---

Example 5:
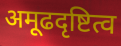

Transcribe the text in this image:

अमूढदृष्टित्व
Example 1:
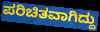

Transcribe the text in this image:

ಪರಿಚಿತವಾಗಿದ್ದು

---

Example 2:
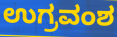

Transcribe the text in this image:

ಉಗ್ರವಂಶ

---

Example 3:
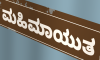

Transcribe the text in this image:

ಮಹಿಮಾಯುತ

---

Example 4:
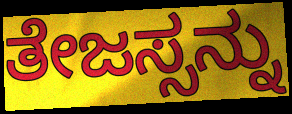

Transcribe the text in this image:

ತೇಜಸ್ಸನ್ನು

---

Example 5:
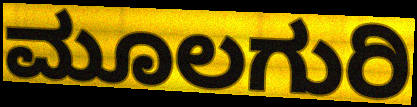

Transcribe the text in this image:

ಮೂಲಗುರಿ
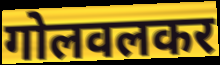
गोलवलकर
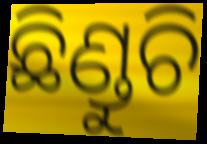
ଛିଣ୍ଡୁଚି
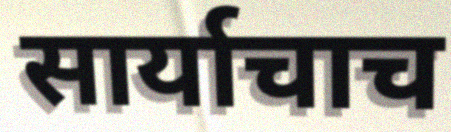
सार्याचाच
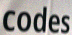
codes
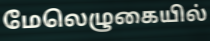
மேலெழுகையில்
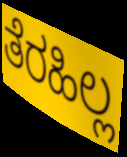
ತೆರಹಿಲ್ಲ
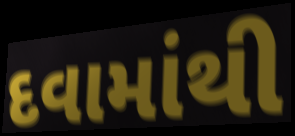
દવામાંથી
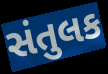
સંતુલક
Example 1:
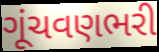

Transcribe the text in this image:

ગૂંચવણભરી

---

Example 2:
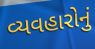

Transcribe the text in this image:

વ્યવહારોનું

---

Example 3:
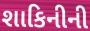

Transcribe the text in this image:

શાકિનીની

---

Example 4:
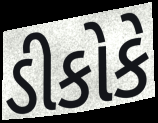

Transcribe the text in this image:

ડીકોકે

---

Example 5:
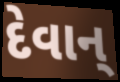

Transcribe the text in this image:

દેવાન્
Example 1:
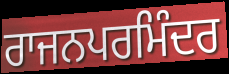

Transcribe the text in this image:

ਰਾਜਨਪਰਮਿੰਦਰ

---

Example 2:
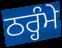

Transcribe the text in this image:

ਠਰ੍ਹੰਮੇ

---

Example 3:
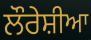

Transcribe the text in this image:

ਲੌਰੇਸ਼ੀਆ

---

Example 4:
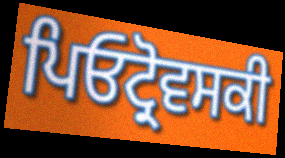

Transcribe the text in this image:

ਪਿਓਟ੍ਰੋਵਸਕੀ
####
* [Problem to work on] Only the text of the listing above should be copied, exactly and with pictures left out.

* [Written response]
---

Example 5:

Transcribe the text in this image:

अमूढदृष्टित्व
Example 1:

Transcribe the text in this image:

ಪರಿಚಿತವಾಗಿದ್ದು

---

Example 2:

Transcribe the text in this image:

ಉಗ್ರವಂಶ

---

Example 3:

Transcribe the text in this image:

ಮಹಿಮಾಯುತ

---

Example 4:

Transcribe the text in this image:

ತೇಜಸ್ಸನ್ನು

---

Example 5:

Transcribe the text in this image:

ಮೂಲಗುರಿ
गोलवलकर
ଛିଣ୍ଡୁଚି
सार्याचाच
codes
மேலெழுகையில்
ತೆರಹಿಲ್ಲ
દવામાંથી
સંતુલક
Example 1:

Transcribe the text in this image:

ગૂંચવણભરી

---

Example 2:

Transcribe the text in this image:

વ્યવહારોનું

---

Example 3:

Transcribe the text in this image:

શાકિનીની

---

Example 4:

Transcribe the text in this image:

ડીકોકે

---

Example 5:

Transcribe the text in this image:

દેવાન્
Example 1:

Transcribe the text in this image:

ਰਾਜਨਪਰਮਿੰਦਰ

---

Example 2:

Transcribe the text in this image:

ਠਰ੍ਹੰਮੇ

---

Example 3:

Transcribe the text in this image:

ਲੌਰੇਸ਼ੀਆ

---

Example 4:

Transcribe the text in this image:

ਪਿਓਟ੍ਰੋਵਸਕੀ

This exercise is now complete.